Beyond the Hill

Fraternity runs relay to White House to raise money for Alzheimer’s research

Courtesy of Matthew Koenigsberg

About 60 members of the Tau Kappa Epsilon fraternity at Bucknell University raised $60,080 in a relay to benefit the Alzheimer’s Association.

A group of Bucknell University students have completed a 160-mile run for a cause.

On Oct. 11, about 60 members of the Tau Kappa Epsilon fraternity at Bucknell completed a relay run from the university’s Lewisburg, Pennsylvania campus to the lawn of the White House in Washington, D.C. The relay raised $60,080 to benefit the Alzheimer’s Association.

The eleventh annual “Reagan Run,” which kicked off Oct. 8, is a huge philanthropic event for TKE every year, said Matthew Koenigsberg, co-chairman of the relay and member of the fraternity. TKE brothers have been campaigning since August to raise money for the Alzheimer’s Association, a nonprofit chosen to honor President Ronald Reagan, a TKE brother and Bucknell alumnus, who died from Alzheimer’s in 2004.

“This is a special event for us and we really enjoy it,” Koenigsberg said. “We raise a lot of money doing it.”

In order to make the 160-mile journey, the more than 60 participating brothers were split up into about 18 teams of four.
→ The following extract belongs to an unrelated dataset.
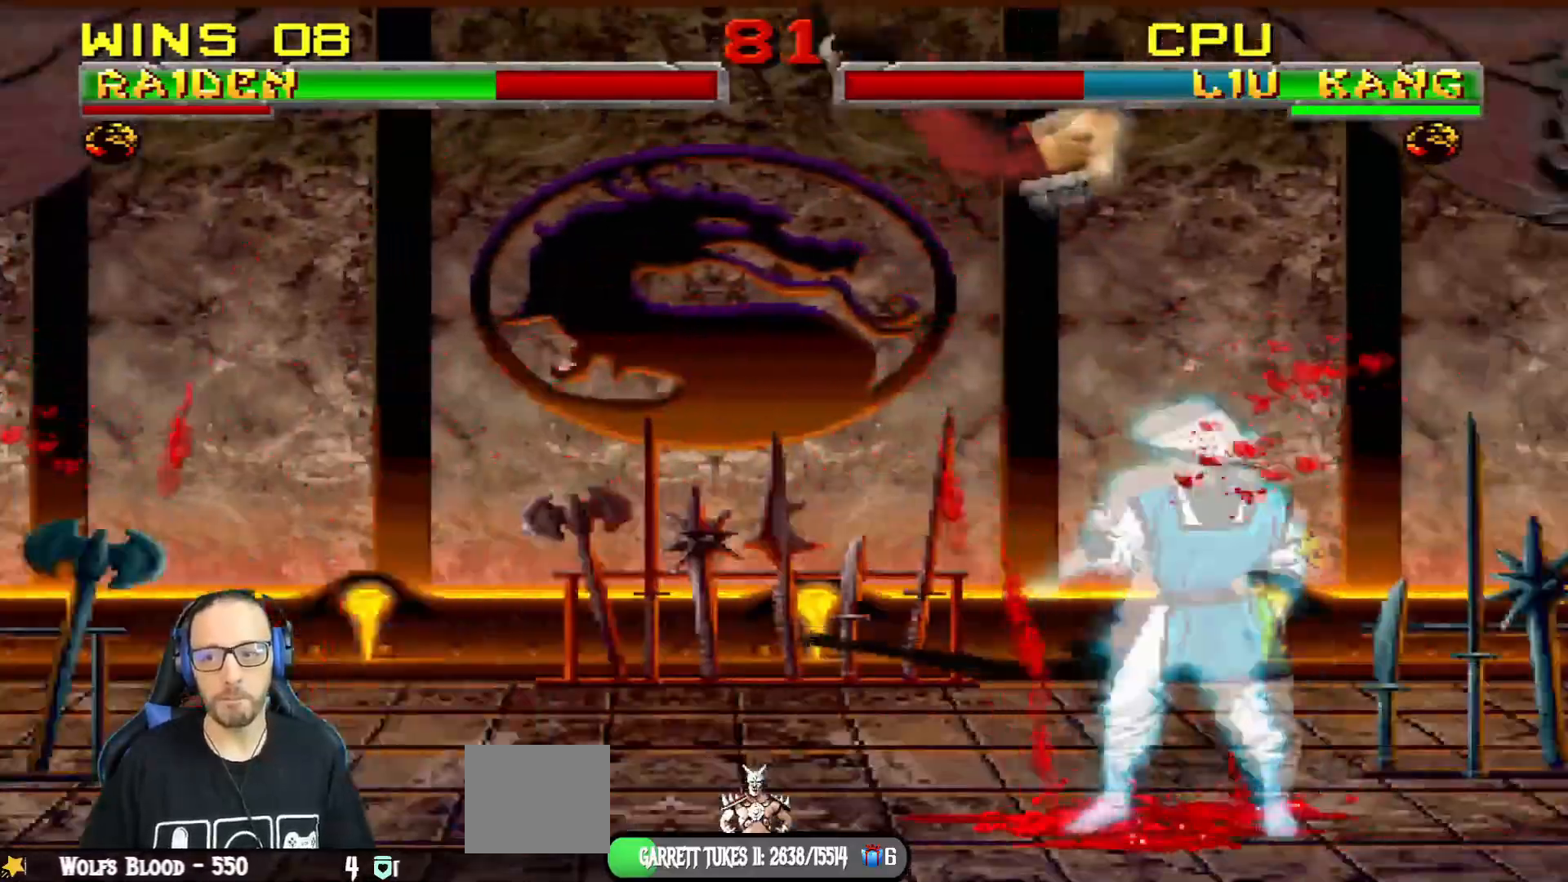
{"buttons": ["L1", "DPAD_UP", "DPAD_LEFT"], "left_stick": "center", "right_stick": "center"}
Team members were then placed in cars and assigned a specific 10-mile route, where they were to drive and wait until a runner from the team before them arrived to pass off the relay baton, which in this case was a purple horseshoe.
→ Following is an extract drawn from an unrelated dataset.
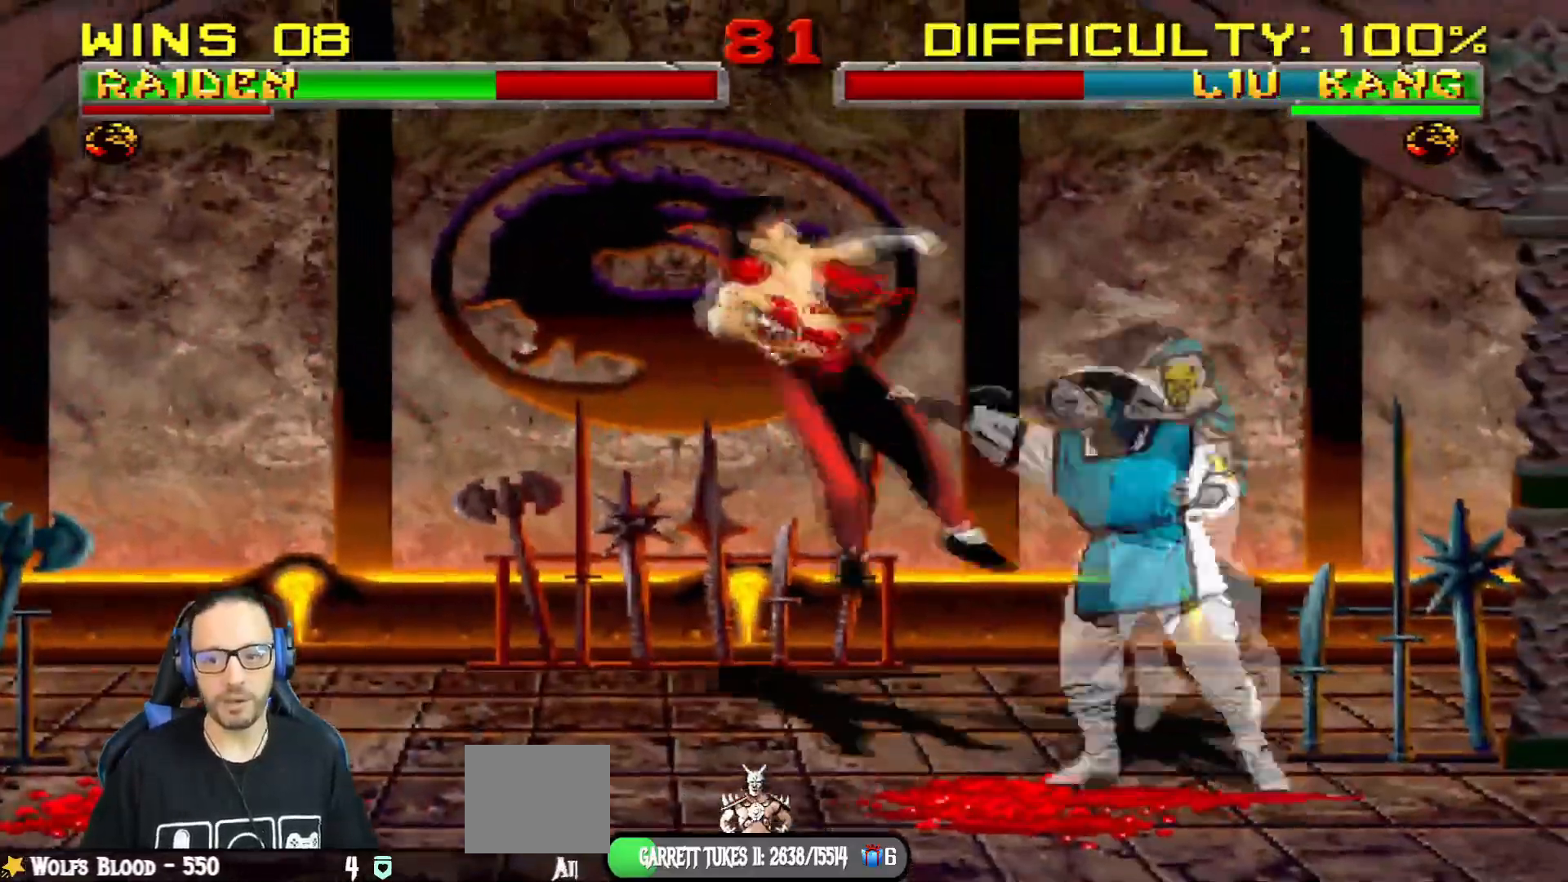
{"buttons": ["DPAD_LEFT"], "left_stick": "center", "right_stick": "center"}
Koenigsberg said the unconventional choice was a way to both inspire good luck and further honor their cause, since purple is the representative color of Alzheimer’s.

In order to successfully execute a relay of this magnitude, Koenigsberg said he spent lots of time calculating the course of each leg and then meticulously splitting the participating TKE brothers up into cars of four so there would be some variety among the runners. This way, the brothers get to spend time with other members of the fraternity they don’t know as well, he added.
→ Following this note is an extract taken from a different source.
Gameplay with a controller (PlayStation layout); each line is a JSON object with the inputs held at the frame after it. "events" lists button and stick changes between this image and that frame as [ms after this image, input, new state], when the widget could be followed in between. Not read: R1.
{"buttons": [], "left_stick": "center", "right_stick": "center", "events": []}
The relay in its entirety took four days to complete due to safety restrictions that prohibited the brothers from running after 6 p.m. So when Koenigsberg and his co-chair finally made it to the White House and greeted the members of their fraternity that had already finished, he said the euphoria was electric.

“It was awesome,” Koenigsberg said. “It’s a really nice feeling to have closure to the event. We start and we have zero dollars raised in August, and then September and October come in and we have $50-60,000. It’s incredible to bring it all together.”

Two representatives from the Alzheimer’s Association met the fraternity at the White House upon the relay’s completion. Both were incredibly grateful, Koenigsberg said.

“The only way we’re going to get closer to a cure is through research. And activities like what TKE at Bucknell did, raising money and awareness, help to fuel that research,” said Jared Paventi, chief communications officer for the Alzheimer’s Association.

Koenigsberg said the representatives went around to every single guy that ran and thanked him afterwards.

For the members of the TKE brotherhood, that appreciation was worth giving up their fall break to participate in the relay and fight some of the negative stereotypes surrounding Greek life.

Said Koenigsberg: “I think fraternities get a lot of bad press; A lot of people say it’s just a drinking club. But this one event shows this is not a drinking club; this is something we care about.”